The Rocky Horror Picture Show: Let’s Do The Time Warp Again is just a few jumps to the left short of greatness
It’s astounding. Time really is fleeting. It’s been over forty years since Richard O’Brien’s anarchic, subversive and brazenly salacious musical horror comedy exploded onto the big screen. Buoyed by their recent successes with “Grease Live”, Fox said “Let’s do the timewarp again” and raided their back catalogue to bring Frank-N-Furter and co romping into the twenty-first century.
When straight-laced couple Brad and Janet find themselves broken down on an isolated highway, salvation seems at hand when they spy a light, over at the Frankenstein place. But their arrival has coincided with an auspicious occasion and Brad and Jane are set to experience a night of debauchery that will change their lives forever.
Packed with classic horror and sci-fi b-movie references, “The Rocky Horror Show” has always had a cordial relationship with Halloween, providing so many iconic characters to dress up as and plenty of songs for a spooky party playlist. Of course, there’s little actual horror despite the implied presence of vampires, aliens, zombies and homunculi. There’s a curiously British cheesiness to the whole affair, marked by a fondness for silly puns and wordplay in amongst the joyfully hedonistic and deliriously deviant sexuality of the musical. Like “Grease” before it, when it comes to the film version, they set the bar so high it casts a very long shadow.
It’s a shadow this TV movie reimagining under the subtitle “Let’s Do The Timewarp Again” can’t escape, even in the capable hands of director Kenny Ortega (“Hocus Pocus”, “High School Musical”, “Michael Jackson: This Is It”). The decision to avoid a ‘live’ production is understandable if slightly disappointing but the choice to try to mount a hybrid staging with a de facto ‘audience’ watching the production on a mock cinema screen misfires confusingly. Sure, it’s a nice nod to the film’s cult following but it’s just confusing to anyone new to the musical and adds little to the story.

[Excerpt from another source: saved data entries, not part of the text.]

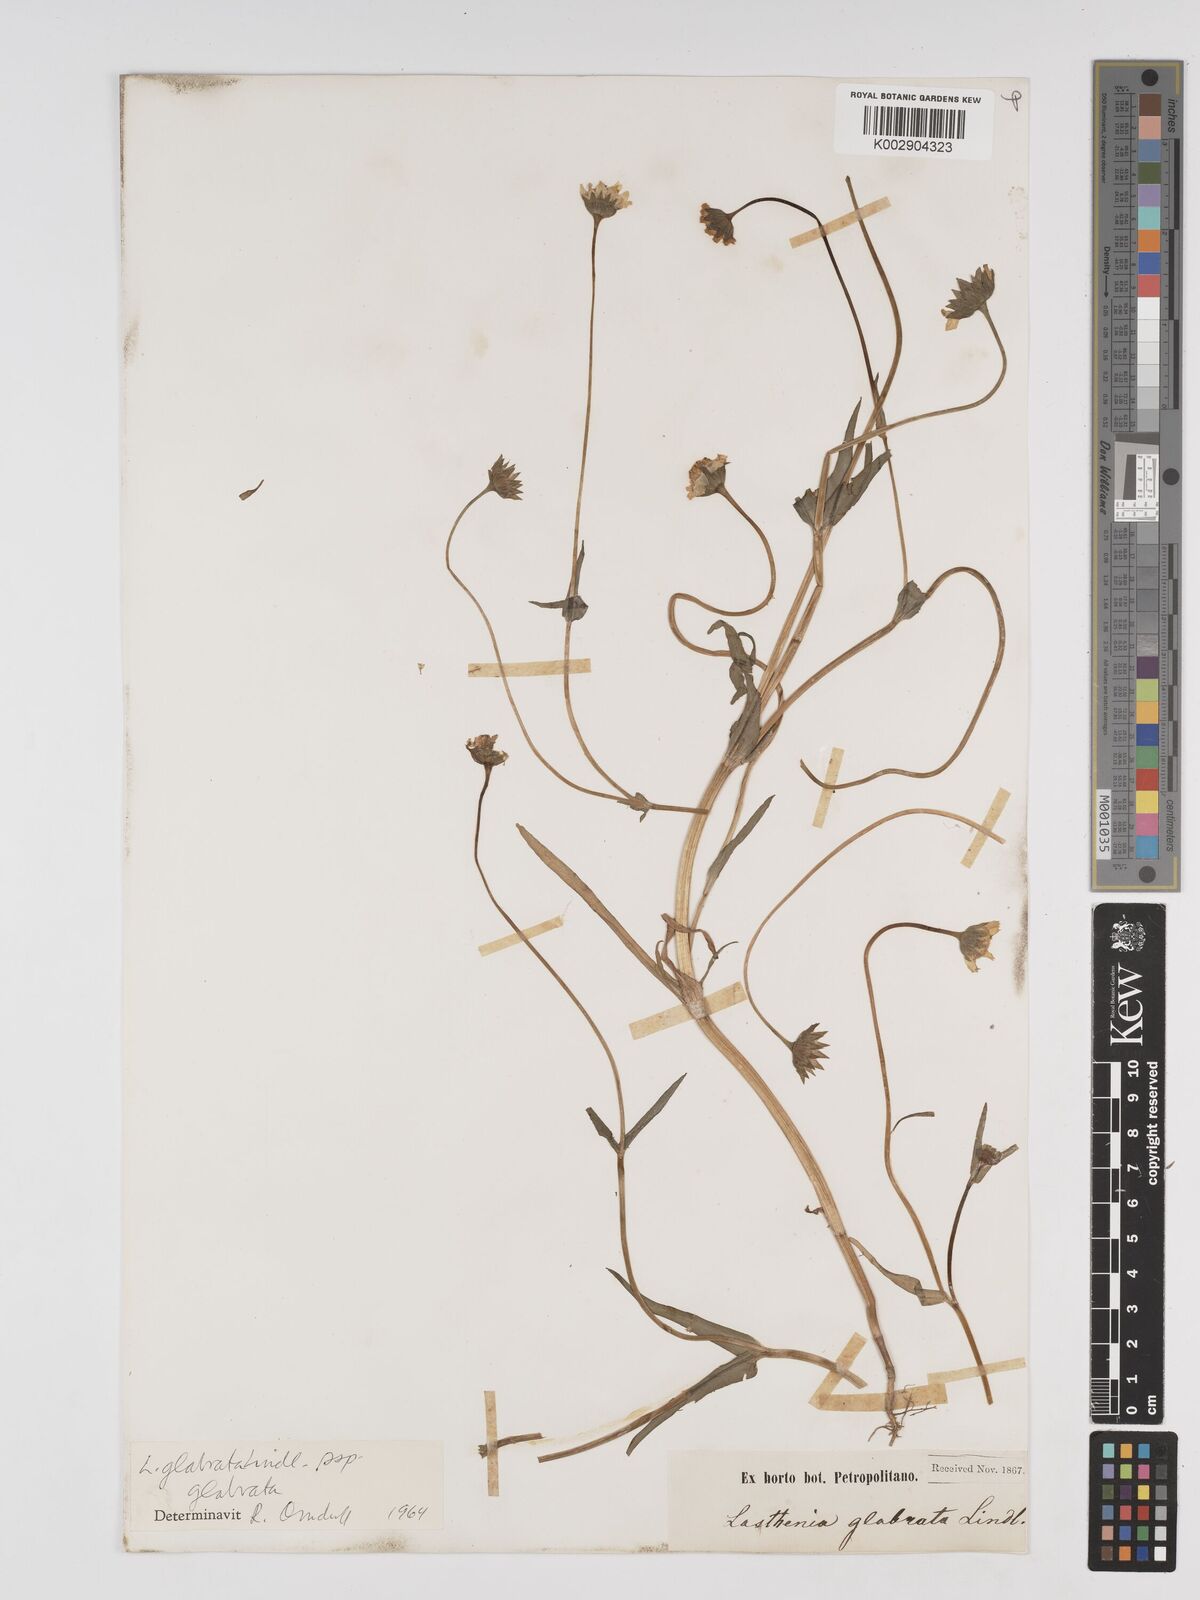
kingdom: Plantae
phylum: Tracheophyta
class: Magnoliopsida
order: Asterales
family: Asteraceae
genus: Lasthenia
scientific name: Lasthenia glabrata
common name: Yellow-ray lasthenia
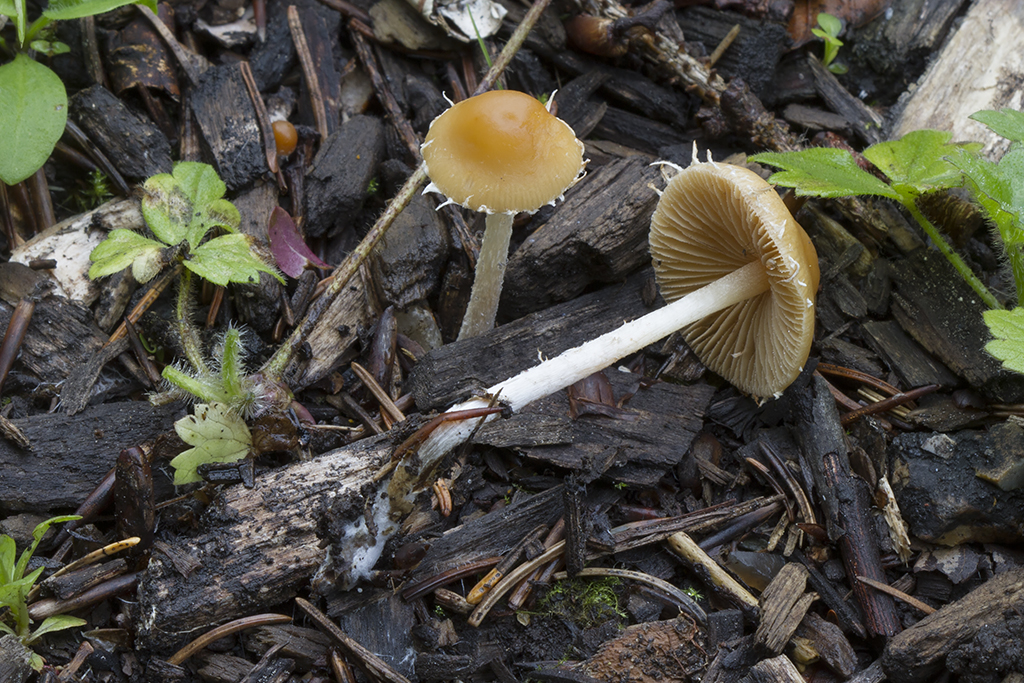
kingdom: Fungi
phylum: Basidiomycota
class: Agaricomycetes
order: Agaricales
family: Bolbitiaceae
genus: Conocybe
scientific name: Conocybe velata
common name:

The staging of “Let’s Do The Timewarp Review” is competent enough and it picks up the fundamental weirdness of the musical without managing to recreate the knowing campiness that set the movie apart. The musical numbers, like much of the cast, feel slightly anaemic and with the exceptions of Annaleigh Ashford’s Columbia and Laverne Cox’s Frank-N-Furter there’s a distinct lack of anything energised, provocative or transgressive. Despite its lascivious roots, this feels tamer and more restrained even than the “Glee” version. It’s a genuine puzzle that in this supposedly enlightened, permissive age, Rocky is required to wear voluminous basketball shorts forty years after a pair of gold speedos were considered sufficient wardrobe.
Too many times the cast lapse into impersonating their movie predecessors and yet lack the charisma and presence to do so. Laverne Cox is occasionally great when she decides to make Frank-N-Furter her own but when she tries to imitate Tim Curry, it feels hollow. Given the timidity of the rest of the production, Fox’s uncharacteristically enlightened choice in the role is to be acknowledged even if, for me, having an actual transsexual actress as Frank-N-Furter robs the character of some of its subversive, debauched frisson. On the other end of the scale, in a musical where subtlety is already in short supply, Christina Milian amps up the ham factor with a manically over-acted Magenta.
“The Rocky Horror Picture Show: Let’s Do The Timewarp Again” is toned down, tamely spoopy fun but given the boundary-pushing nature of the original and the scope to do so much more in today’s climate, it’s a missed opportunity to redefine a classic for a new era. It was nice to see Tim Curry back in action one more time, though.